When you transcribe the entries below, keep the wording exact and omit the pictures.
═════ Records shown ═════
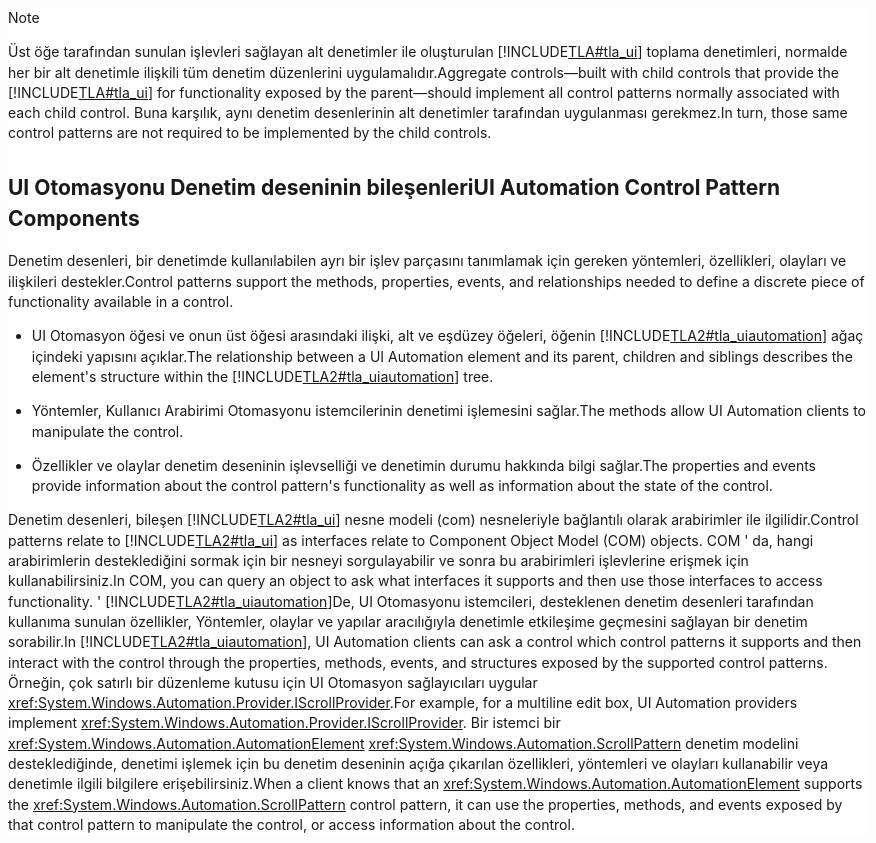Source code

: > [!NOTE]
>  <span data-ttu-id="c7ad7-110">Üst öğe tarafından sunulan işlevleri sağlayan alt denetimler ile oluşturulan [!INCLUDE[TLA#tla_ui](../../../includes/tlasharptla-ui-md.md)] toplama denetimleri, normalde her bir alt denetimle ilişkili tüm denetim düzenlerini uygulamalıdır.</span><span class="sxs-lookup"><span data-stu-id="c7ad7-110">Aggregate controls—built with child controls that provide the [!INCLUDE[TLA#tla_ui](../../../includes/tlasharptla-ui-md.md)] for functionality exposed by the parent—should implement all control patterns normally associated with each child control.</span></span> <span data-ttu-id="c7ad7-111">Buna karşılık, aynı denetim desenlerinin alt denetimler tarafından uygulanması gerekmez.</span><span class="sxs-lookup"><span data-stu-id="c7ad7-111">In turn, those same control patterns are not required to be implemented by the child controls.</span></span>  
  
<a name="uiautomation_control_pattern_includes"></a>   
## <a name="ui-automation-control-pattern-components"></a><span data-ttu-id="c7ad7-112">UI Otomasyonu Denetim deseninin bileşenleri</span><span class="sxs-lookup"><span data-stu-id="c7ad7-112">UI Automation Control Pattern Components</span></span>  
 <span data-ttu-id="c7ad7-113">Denetim desenleri, bir denetimde kullanılabilen ayrı bir işlev parçasını tanımlamak için gereken yöntemleri, özellikleri, olayları ve ilişkileri destekler.</span><span class="sxs-lookup"><span data-stu-id="c7ad7-113">Control patterns support the methods, properties, events, and relationships needed to define a discrete piece of functionality available in a control.</span></span>  
  
- <span data-ttu-id="c7ad7-114">UI Otomasyon öğesi ve onun üst öğesi arasındaki ilişki, alt ve eşdüzey öğeleri, öğenin [!INCLUDE[TLA2#tla_uiautomation](../../../includes/tla2sharptla-uiautomation-md.md)] ağaç içindeki yapısını açıklar.</span><span class="sxs-lookup"><span data-stu-id="c7ad7-114">The relationship between a UI Automation element and its parent, children and siblings describes the element's structure within the [!INCLUDE[TLA2#tla_uiautomation](../../../includes/tla2sharptla-uiautomation-md.md)] tree.</span></span>  
  
- <span data-ttu-id="c7ad7-115">Yöntemler, Kullanıcı Arabirimi Otomasyonu istemcilerinin denetimi işlemesini sağlar.</span><span class="sxs-lookup"><span data-stu-id="c7ad7-115">The methods allow UI Automation clients to manipulate the control.</span></span>  
  
- <span data-ttu-id="c7ad7-116">Özellikler ve olaylar denetim deseninin işlevselliği ve denetimin durumu hakkında bilgi sağlar.</span><span class="sxs-lookup"><span data-stu-id="c7ad7-116">The properties and events provide information about the control pattern's functionality as well as information about the state of the control.</span></span>  
  
 <span data-ttu-id="c7ad7-117">Denetim desenleri, bileşen [!INCLUDE[TLA2#tla_ui](../../../includes/tla2sharptla-ui-md.md)] nesne modeli (com) nesneleriyle bağlantılı olarak arabirimler ile ilgilidir.</span><span class="sxs-lookup"><span data-stu-id="c7ad7-117">Control patterns relate to [!INCLUDE[TLA2#tla_ui](../../../includes/tla2sharptla-ui-md.md)] as interfaces relate to Component Object Model (COM) objects.</span></span> <span data-ttu-id="c7ad7-118">COM ' da, hangi arabirimlerin desteklediğini sormak için bir nesneyi sorgulayabilir ve sonra bu arabirimleri işlevlerine erişmek için kullanabilirsiniz.</span><span class="sxs-lookup"><span data-stu-id="c7ad7-118">In COM, you can query an object to ask what interfaces it supports and then use those interfaces to access functionality.</span></span> <span data-ttu-id="c7ad7-119">' [!INCLUDE[TLA2#tla_uiautomation](../../../includes/tla2sharptla-uiautomation-md.md)]De, UI Otomasyonu istemcileri, desteklenen denetim desenleri tarafından kullanıma sunulan özellikler, Yöntemler, olaylar ve yapılar aracılığıyla denetimle etkileşime geçmesini sağlayan bir denetim sorabilir.</span><span class="sxs-lookup"><span data-stu-id="c7ad7-119">In [!INCLUDE[TLA2#tla_uiautomation](../../../includes/tla2sharptla-uiautomation-md.md)], UI Automation clients can ask a control which control patterns it supports and then interact with the control through the properties, methods, events, and structures exposed by the supported control patterns.</span></span> <span data-ttu-id="c7ad7-120">Örneğin, çok satırlı bir düzenleme kutusu için UI Otomasyon sağlayıcıları uygular <xref:System.Windows.Automation.Provider.IScrollProvider>.</span><span class="sxs-lookup"><span data-stu-id="c7ad7-120">For example, for a multiline edit box, UI Automation providers implement <xref:System.Windows.Automation.Provider.IScrollProvider>.</span></span> <span data-ttu-id="c7ad7-121">Bir istemci bir <xref:System.Windows.Automation.AutomationElement> <xref:System.Windows.Automation.ScrollPattern> denetim modelini desteklediğinde, denetimi işlemek için bu denetim deseninin açığa çıkarılan özellikleri, yöntemleri ve olayları kullanabilir veya denetimle ilgili bilgilere erişebilirsiniz.</span><span class="sxs-lookup"><span data-stu-id="c7ad7-121">When a client knows that an <xref:System.Windows.Automation.AutomationElement> supports the <xref:System.Windows.Automation.ScrollPattern> control pattern, it can use the properties, methods, and events exposed by that control pattern to manipulate the control, or access information about the control.</span></span>  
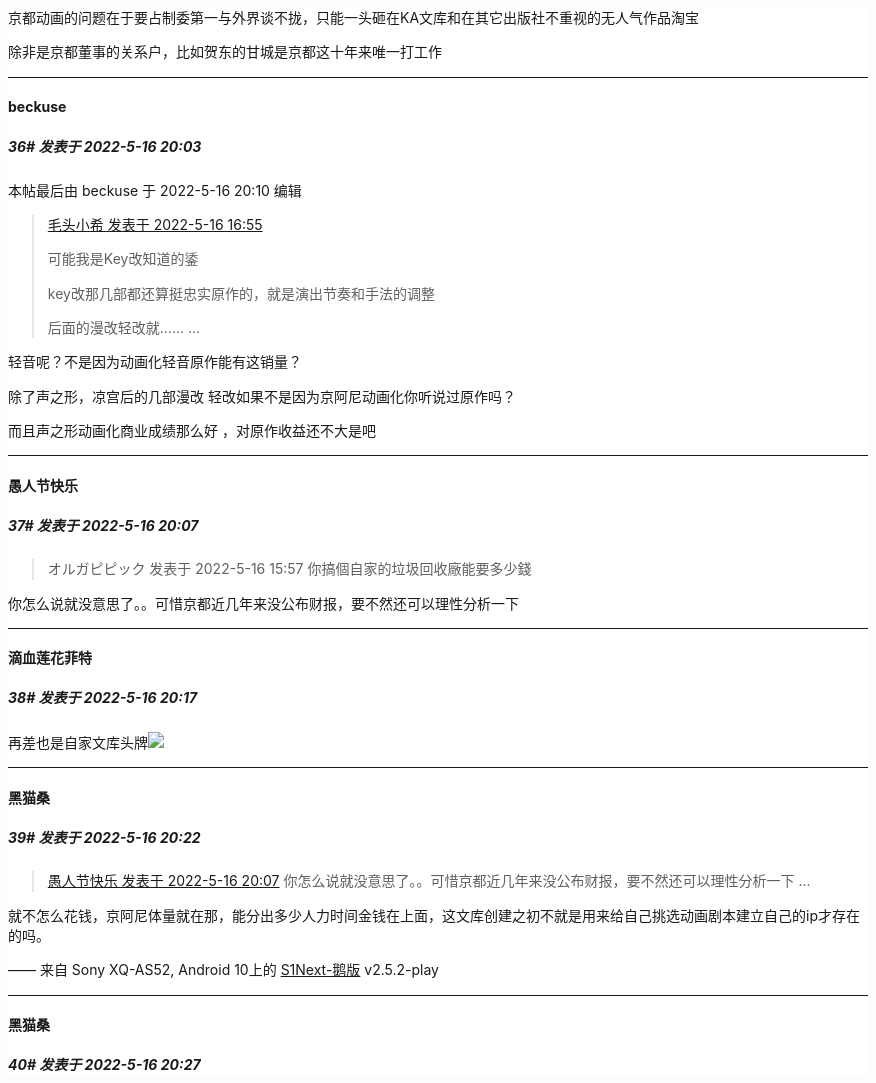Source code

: 京都动画的问题在于要占制委第一与外界谈不拢，只能一头砸在KA文库和在其它出版社不重视的无人气作品淘宝

除非是京都董事的关系户，比如贺东的甘城是京都这十年来唯一打工作

*****

####  beckuse  
##### 36#       发表于 2022-5-16 20:03

 本帖最后由 beckuse 于 2022-5-16 20:10 编辑 
<blockquote><a href="httphttps://bbs.saraba1st.com/2b/forum.php?mod=redirect&amp;goto=findpost&amp;pid=55867675&amp;ptid=2069816" target="_blank">毛头小希 发表于 2022-5-16 16:55</a>

可能我是Key改知道的鋈

key改那几部都还算挺忠实原作的，就是演出节奏和手法的调整

后面的漫改轻改就…… ...</blockquote>
轻音呢？不是因为动画化轻音原作能有这销量？

除了声之形，凉宫后的几部漫改 轻改如果不是因为京阿尼动画化你听说过原作吗？

而且声之形动画化商业成绩那么好 ，对原作收益还不大是吧

*****

####  愚人节快乐  
##### 37#       发表于 2022-5-16 20:07

<blockquote>オルガピピック 发表于 2022-5-16 15:57
你搞個自家的垃圾回收廠能要多少錢</blockquote>
你怎么说就没意思了。。可惜京都近几年来没公布财报，要不然还可以理性分析一下

*****

####  滴血莲花菲特  
##### 38#       发表于 2022-5-16 20:17

再差也是自家文库头牌<img src="https://static.saraba1st.com/image/smiley/face2017/067.png" referrerpolicy="no-referrer">

*****

####  黑猫桑  
##### 39#       发表于 2022-5-16 20:22

<blockquote><a href="httphttps://bbs.saraba1st.com/2b/forum.php?mod=redirect&amp;goto=findpost&amp;pid=55870349&amp;ptid=2069816" target="_blank">愚人节快乐 发表于 2022-5-16 20:07</a>
你怎么说就没意思了。。可惜京都近几年来没公布财报，要不然还可以理性分析一下 ...</blockquote>
就不怎么花钱，京阿尼体量就在那，能分出多少人力时间金钱在上面，这文库创建之初不就是用来给自己挑选动画剧本建立自己的ip才存在的吗。

—— 来自 Sony XQ-AS52, Android 10上的 [S1Next-鹅版](https://github.com/ykrank/S1-Next/releases) v2.5.2-play

*****

####  黑猫桑  
##### 40#       发表于 2022-5-16 20:27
═════
## [Output for this task]
Source code

: > [!NOTE]
>  <span data-ttu-id="c7ad7-110">Üst öğe tarafından sunulan işlevleri sağlayan alt denetimler ile oluşturulan [!INCLUDE[TLA#tla_ui](../../../includes/tlasharptla-ui-md.md)] toplama denetimleri, normalde her bir alt denetimle ilişkili tüm denetim düzenlerini uygulamalıdır.</span><span class="sxs-lookup"><span data-stu-id="c7ad7-110">Aggregate controls—built with child controls that provide the [!INCLUDE[TLA#tla_ui](../../../includes/tlasharptla-ui-md.md)] for functionality exposed by the parent—should implement all control patterns normally associated with each child control.</span></span> <span data-ttu-id="c7ad7-111">Buna karşılık, aynı denetim desenlerinin alt denetimler tarafından uygulanması gerekmez.</span><span class="sxs-lookup"><span data-stu-id="c7ad7-111">In turn, those same control patterns are not required to be implemented by the child controls.</span></span>  
  
<a name="uiautomation_control_pattern_includes"></a>   
## <a name="ui-automation-control-pattern-components"></a><span data-ttu-id="c7ad7-112">UI Otomasyonu Denetim deseninin bileşenleri</span><span class="sxs-lookup"><span data-stu-id="c7ad7-112">UI Automation Control Pattern Components</span></span>  
 <span data-ttu-id="c7ad7-113">Denetim desenleri, bir denetimde kullanılabilen ayrı bir işlev parçasını tanımlamak için gereken yöntemleri, özellikleri, olayları ve ilişkileri destekler.</span><span class="sxs-lookup"><span data-stu-id="c7ad7-113">Control patterns support the methods, properties, events, and relationships needed to define a discrete piece of functionality available in a control.</span></span>  
  
- <span data-ttu-id="c7ad7-114">UI Otomasyon öğesi ve onun üst öğesi arasındaki ilişki, alt ve eşdüzey öğeleri, öğenin [!INCLUDE[TLA2#tla_uiautomation](../../../includes/tla2sharptla-uiautomation-md.md)] ağaç içindeki yapısını açıklar.</span><span class="sxs-lookup"><span data-stu-id="c7ad7-114">The relationship between a UI Automation element and its parent, children and siblings describes the element's structure within the [!INCLUDE[TLA2#tla_uiautomation](../../../includes/tla2sharptla-uiautomation-md.md)] tree.</span></span>  
  
- <span data-ttu-id="c7ad7-115">Yöntemler, Kullanıcı Arabirimi Otomasyonu istemcilerinin denetimi işlemesini sağlar.</span><span class="sxs-lookup"><span data-stu-id="c7ad7-115">The methods allow UI Automation clients to manipulate the control.</span></span>  
  
- <span data-ttu-id="c7ad7-116">Özellikler ve olaylar denetim deseninin işlevselliği ve denetimin durumu hakkında bilgi sağlar.</span><span class="sxs-lookup"><span data-stu-id="c7ad7-116">The properties and events provide information about the control pattern's functionality as well as information about the state of the control.</span></span>  
  
 <span data-ttu-id="c7ad7-117">Denetim desenleri, bileşen [!INCLUDE[TLA2#tla_ui](../../../includes/tla2sharptla-ui-md.md)] nesne modeli (com) nesneleriyle bağlantılı olarak arabirimler ile ilgilidir.</span><span class="sxs-lookup"><span data-stu-id="c7ad7-117">Control patterns relate to [!INCLUDE[TLA2#tla_ui](../../../includes/tla2sharptla-ui-md.md)] as interfaces relate to Component Object Model (COM) objects.</span></span> <span data-ttu-id="c7ad7-118">COM ' da, hangi arabirimlerin desteklediğini sormak için bir nesneyi sorgulayabilir ve sonra bu arabirimleri işlevlerine erişmek için kullanabilirsiniz.</span><span class="sxs-lookup"><span data-stu-id="c7ad7-118">In COM, you can query an object to ask what interfaces it supports and then use those interfaces to access functionality.</span></span> <span data-ttu-id="c7ad7-119">' [!INCLUDE[TLA2#tla_uiautomation](../../../includes/tla2sharptla-uiautomation-md.md)]De, UI Otomasyonu istemcileri, desteklenen denetim desenleri tarafından kullanıma sunulan özellikler, Yöntemler, olaylar ve yapılar aracılığıyla denetimle etkileşime geçmesini sağlayan bir denetim sorabilir.</span><span class="sxs-lookup"><span data-stu-id="c7ad7-119">In [!INCLUDE[TLA2#tla_uiautomation](../../../includes/tla2sharptla-uiautomation-md.md)], UI Automation clients can ask a control which control patterns it supports and then interact with the control through the properties, methods, events, and structures exposed by the supported control patterns.</span></span> <span data-ttu-id="c7ad7-120">Örneğin, çok satırlı bir düzenleme kutusu için UI Otomasyon sağlayıcıları uygular <xref:System.Windows.Automation.Provider.IScrollProvider>.</span><span class="sxs-lookup"><span data-stu-id="c7ad7-120">For example, for a multiline edit box, UI Automation providers implement <xref:System.Windows.Automation.Provider.IScrollProvider>.</span></span> <span data-ttu-id="c7ad7-121">Bir istemci bir <xref:System.Windows.Automation.AutomationElement> <xref:System.Windows.Automation.ScrollPattern> denetim modelini desteklediğinde, denetimi işlemek için bu denetim deseninin açığa çıkarılan özellikleri, yöntemleri ve olayları kullanabilir veya denetimle ilgili bilgilere erişebilirsiniz.</span><span class="sxs-lookup"><span data-stu-id="c7ad7-121">When a client knows that an <xref:System.Windows.Automation.AutomationElement> supports the <xref:System.Windows.Automation.ScrollPattern> control pattern, it can use the properties, methods, and events exposed by that control pattern to manipulate the control, or access information about the control.</span></span>  
Source code

: 京都动画的问题在于要占制委第一与外界谈不拢，只能一头砸在KA文库和在其它出版社不重视的无人气作品淘宝

除非是京都董事的关系户，比如贺东的甘城是京都这十年来唯一打工作

*****

####  beckuse  
##### 36#       发表于 2022-5-16 20:03

 本帖最后由 beckuse 于 2022-5-16 20:10 编辑 
<blockquote><a href="httphttps://bbs.saraba1st.com/2b/forum.php?mod=redirect&amp;goto=findpost&amp;pid=55867675&amp;ptid=2069816" target="_blank">毛头小希 发表于 2022-5-16 16:55</a>

可能我是Key改知道的鋈

key改那几部都还算挺忠实原作的，就是演出节奏和手法的调整

后面的漫改轻改就…… ...</blockquote>
轻音呢？不是因为动画化轻音原作能有这销量？

除了声之形，凉宫后的几部漫改 轻改如果不是因为京阿尼动画化你听说过原作吗？

而且声之形动画化商业成绩那么好 ，对原作收益还不大是吧

*****

####  愚人节快乐  
##### 37#       发表于 2022-5-16 20:07

<blockquote>オルガピピック 发表于 2022-5-16 15:57
你搞個自家的垃圾回收廠能要多少錢</blockquote>
你怎么说就没意思了。。可惜京都近几年来没公布财报，要不然还可以理性分析一下

*****

####  滴血莲花菲特  
##### 38#       发表于 2022-5-16 20:17

再差也是自家文库头牌<img src="https://static.saraba1st.com/image/smiley/face2017/067.png" referrerpolicy="no-referrer">

*****

####  黑猫桑  
##### 39#       发表于 2022-5-16 20:22

<blockquote><a href="httphttps://bbs.saraba1st.com/2b/forum.php?mod=redirect&amp;goto=findpost&amp;pid=55870349&amp;ptid=2069816" target="_blank">愚人节快乐 发表于 2022-5-16 20:07</a>
你怎么说就没意思了。。可惜京都近几年来没公布财报，要不然还可以理性分析一下 ...</blockquote>
就不怎么花钱，京阿尼体量就在那，能分出多少人力时间金钱在上面，这文库创建之初不就是用来给自己挑选动画剧本建立自己的ip才存在的吗。

—— 来自 Sony XQ-AS52, Android 10上的 [S1Next-鹅版](https://github.com/ykrank/S1-Next/releases) v2.5.2-play

*****

####  黑猫桑  
##### 40#       发表于 2022-5-16 20:27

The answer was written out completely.